Seed Failure and Staggered Sowing Schedule
- Sometimes seeds just do not germinate, or, they start and suddenly stop growing and die. It could be bad seeds or the batch simply didn’t like the growing conditions. Don’t freak out or declare a brown thumb. Every grower has hits and misses. That’s life, baby.
TIP: For favourite plants like heirloom tomatoes, I start a few backup crops every week or two so I’ll have spares in the event that one batch fails.
- I do not add fertilizer to my seeds or seedlings. I find that organic potting soil is sufficient.
Write It Down
- Make notes of everything you do so you can figure out what works best for the future.
I keep a spreadsheet (yes, I’m that nerdy) noting:
- The name and source of the seeds
- How I prepared the seeds
- Date planted
- When they started to germinate (how many days it took)
- When I transplanted the seedlings to pots
- How the plants do under the grow lights
- When I start hardening them off (introducing them to the outdoors, a few hours a time)
- When they were planted in the garden and I add an outdoor plant tag telling the dates I should expect the harvest (food crops)
- When the food plants were ready to eat and how delicious (or not) they were
- Any pests, diseases, or problems encountered
- Best ideas and tips for next time
Potting Up and Thinning Out
- Prepare your notes and have your plant tags ready before you start potting up. You’ll want a way to keep track of each seedling in its new pot.
- When seedlings have their first 1-2 sets of true leaves, after the initial cotyledon leaves, they are ready for a richer soil and a larger container. If you’re using soil blocks, you can move the entire block with the seedling into larger soil blocks or plant them in containers.

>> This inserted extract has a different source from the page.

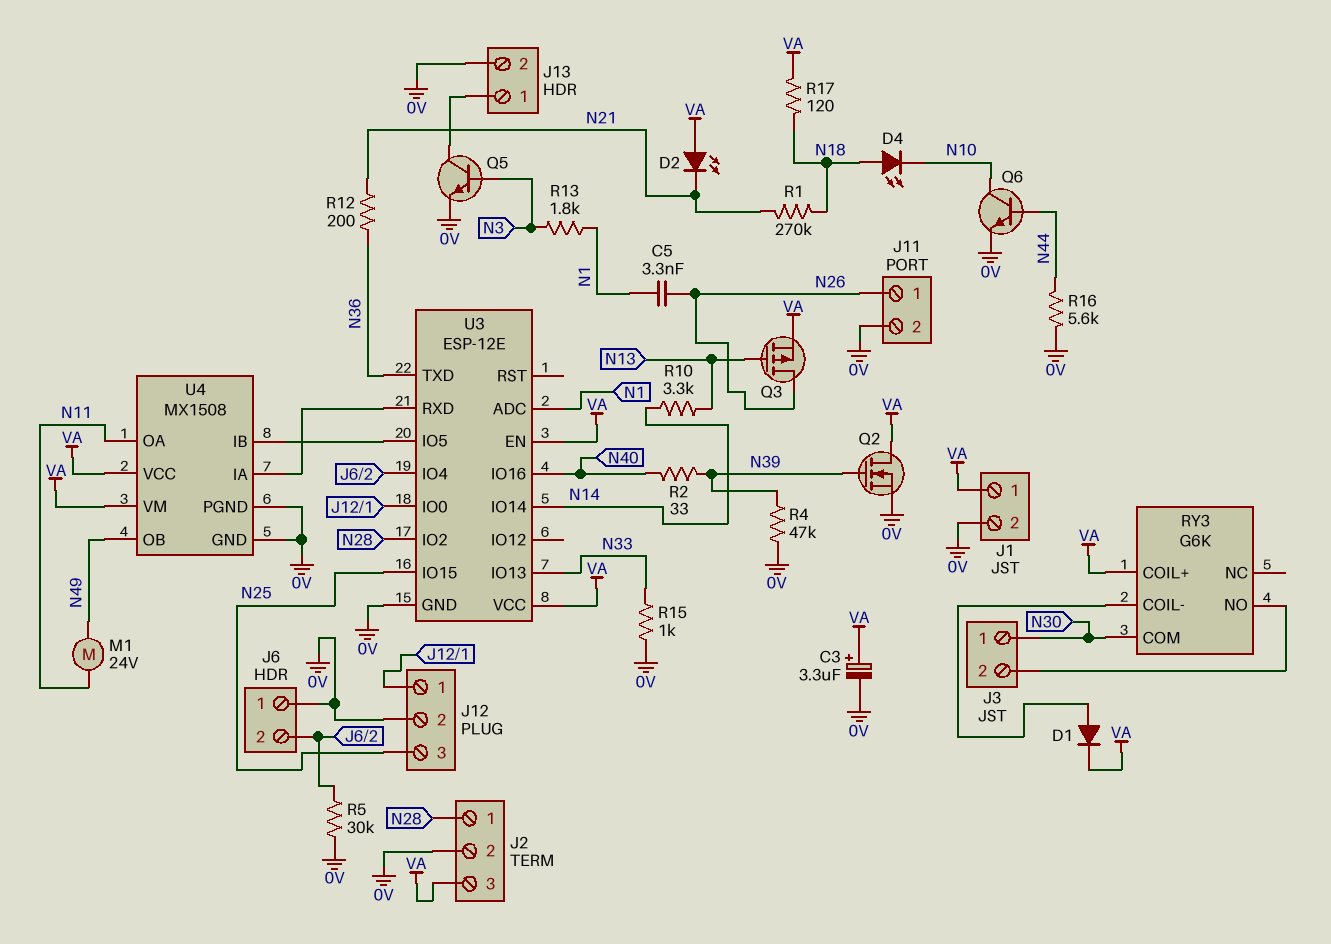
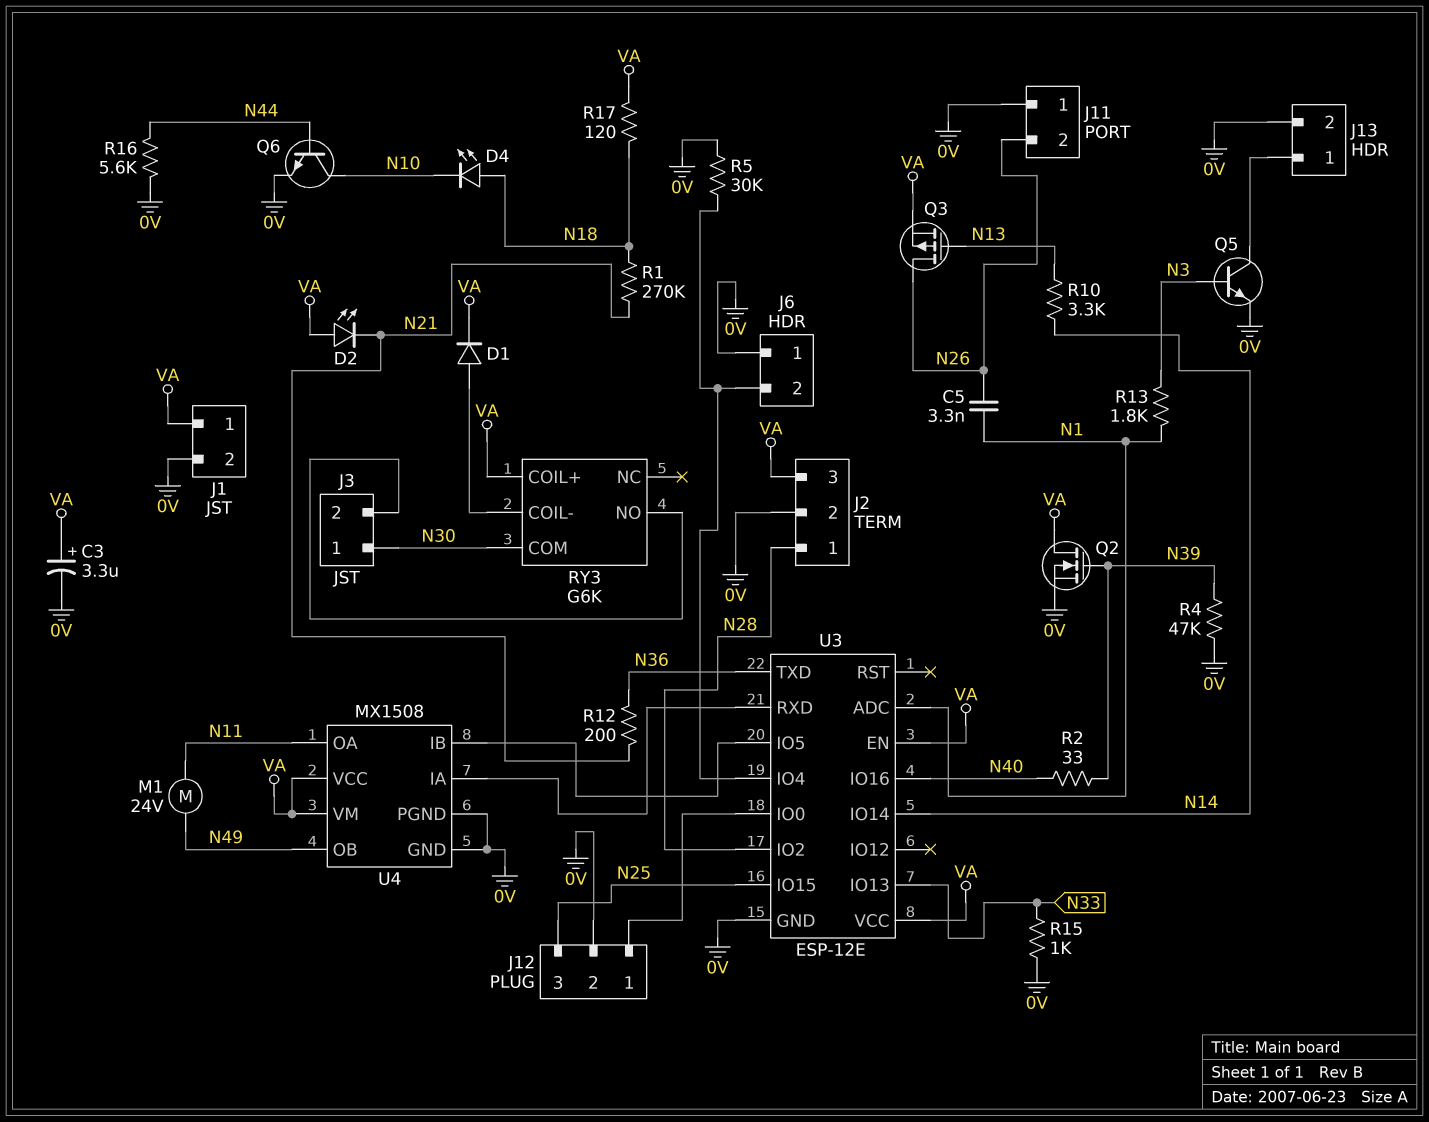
J11 pin 1: N26 -> 0V
J11 pin 2: 0V -> N26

Easy!
- If you’re using containers, moisten the potting soil with water so it’s damp but not dripping, fill up your pots, and gently transplant the seedlings to their new homes.
TIP: Seedlings should be handled by the true leaves, never the stems. I find the replanting of seedlings to be the most fussy part—that’s why I like soil blocks better: you never have to handle the seedlings directly.
- Some use a pencil or chop stick to gently make room for (poke a hole in the soil) and then guide the seedling into the new pot. If you’re good at this, you should be a surgeon.
7. Hardening Off and Planting Outdoors
- Hardening off simply means getting your seedlings acclimatized to life outdoors.
- I start 2 to 3 weeks before the estimated last frost date.
- During the days, I place all the containers in deep plastic tubs and set them out on the covered patio. Theoretically you want to increase their exposure to the elements a little more each day, but in reality, I tend to leave them out for about 6-8 hours and then bring them in overnight.
- As the weather warms, I leave them out longer until eventually they stay out 24/7.
- When conditions are favourable, I plant everything in prepared garden beds and containers.
- All of the seedling containers are then washed, rinsed with diluted bleach and water, dried, and ready for next time.
Saving and Storing Seeds
- I keep my seeds in the cool, dry, dark basement. I have envelopes arranged in alphabetical order by plant type (you can see my simple system here).
TIP: You can also save seeds from many of your own plants. You’ll need to know which plants produce true seeds (not hybrids). Mark your best plants and blossoms with ribbons: it is these particular flower heads that will produce the best seeds for saving.